Ferdinando Boilini
Richiamato alle armi all’inizio della Seconda guerra mondiale era tornato a casa nell’agosto del 1943. Il 3 aprile dell’anno successivo entrò nella Resistenza col nome di battaglia di “Barbanera”.
Arruolato nella 33ma Brigata Dragone come comandante del Battaglione “Rovina”, Boilini operò con i suoi partigiani prevalentemente sull’Appennino modenese, dove partecipò alla liberazione dei paesi della zona e alla costituzione della “Repubblica di Montefiorino”.
Se ne parla nel libro “I reparti di Barbanera” edito da Iaccheri editore in Pavullo (MO) e nel libro di Ermanno Gorrieri “La Repubblica di Montefiorino”.
Terminata la guerra, dopo aver frequentato nel 1947 il Corso di formazione di Nettuno, Boilini entrò a far parte della Polizia di Stato e nel 1948, assegnato alla Polizia ferroviaria, fu trasferito a Milano.
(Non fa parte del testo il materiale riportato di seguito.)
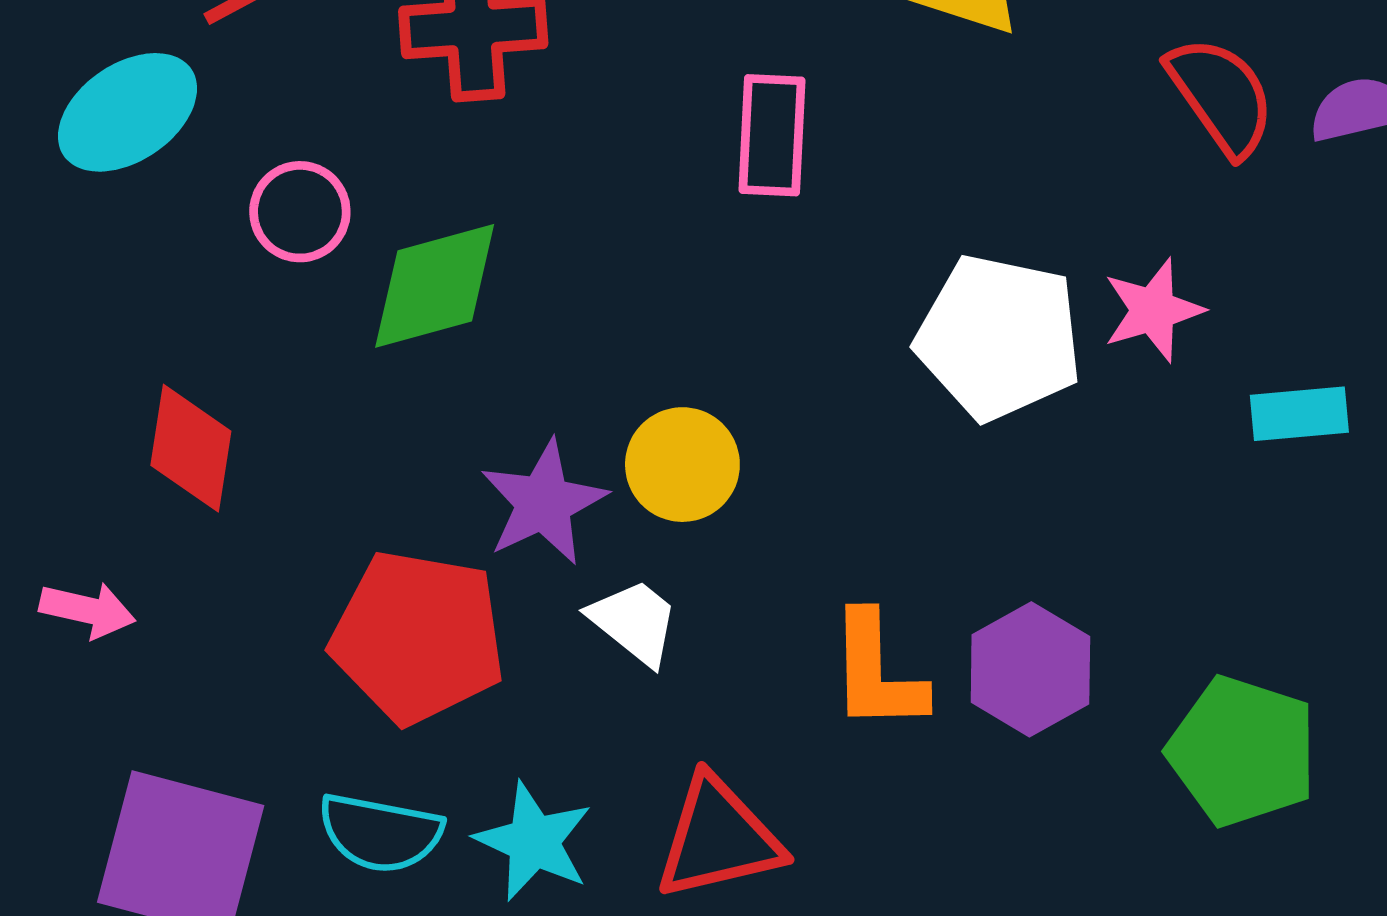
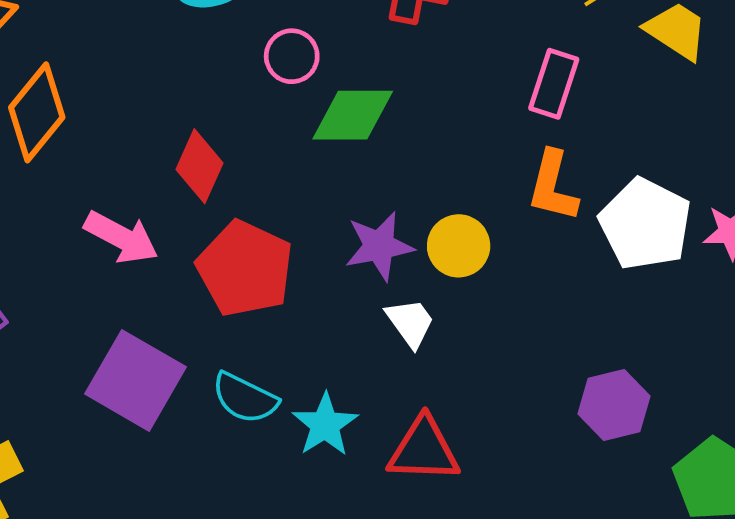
pink arrow: (88, 610) -> (121, 237), size x1.5
red pentagon: (418, 637) -> (245, 269), moved
orange L-shape: (877, 672) -> (553, 186), moved

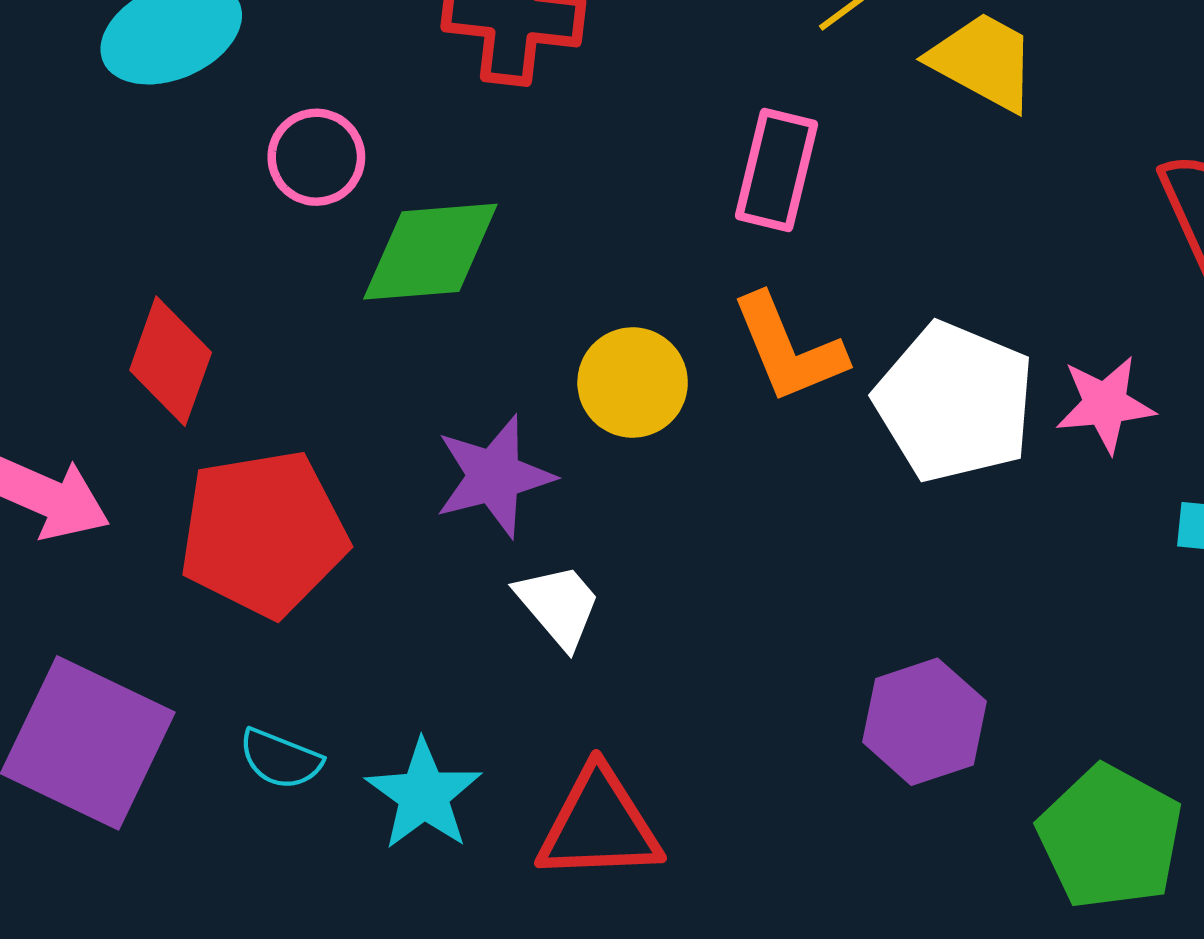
orange L-shape: (553, 186) -> (788, 349), turned -32
yellow circle: (459, 246) -> (633, 383), moved
red pentagon: (245, 269) -> (263, 533), turned -30
cyan semicircle: (245, 398) -> (280, 759), size x0.7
L’anno successivo con la politica di “normalizzazione” perseguita dal ministro Scelba, Boilini, sulla base della denuncia di un fascista di Lama Macogno, fu sospeso dal servizio. Nel 1950 la Procura di Bologna dichiarò non doversi procedere per amnistia contro di lui e alcuni suoi compagni per “estinzione dei reati”. Ma l’amnistia non avrebbe restituito a Boilini l’incarico nella polizia e lui la rifiutò, continuando la battaglia legale perché fosse riconosciuta la sua innocenza.
Per 36 mesi fece i più svariati mestieri per sopravvivere con una famiglia di quattro persone, finché non fu prosciolto completamente da ogni accusa.
Ancora oggi a Lama Macogno ricordano “Barbanera”, che ha voluto essere sepolto nel suo paese di origine, come un uomo che ha rappresentato gli ideali di libertà e giustizia sociale che hanno animato un’intera generazione di uomini e donne che, in un frangente storico drammatico, seppero da che parte schierarsi.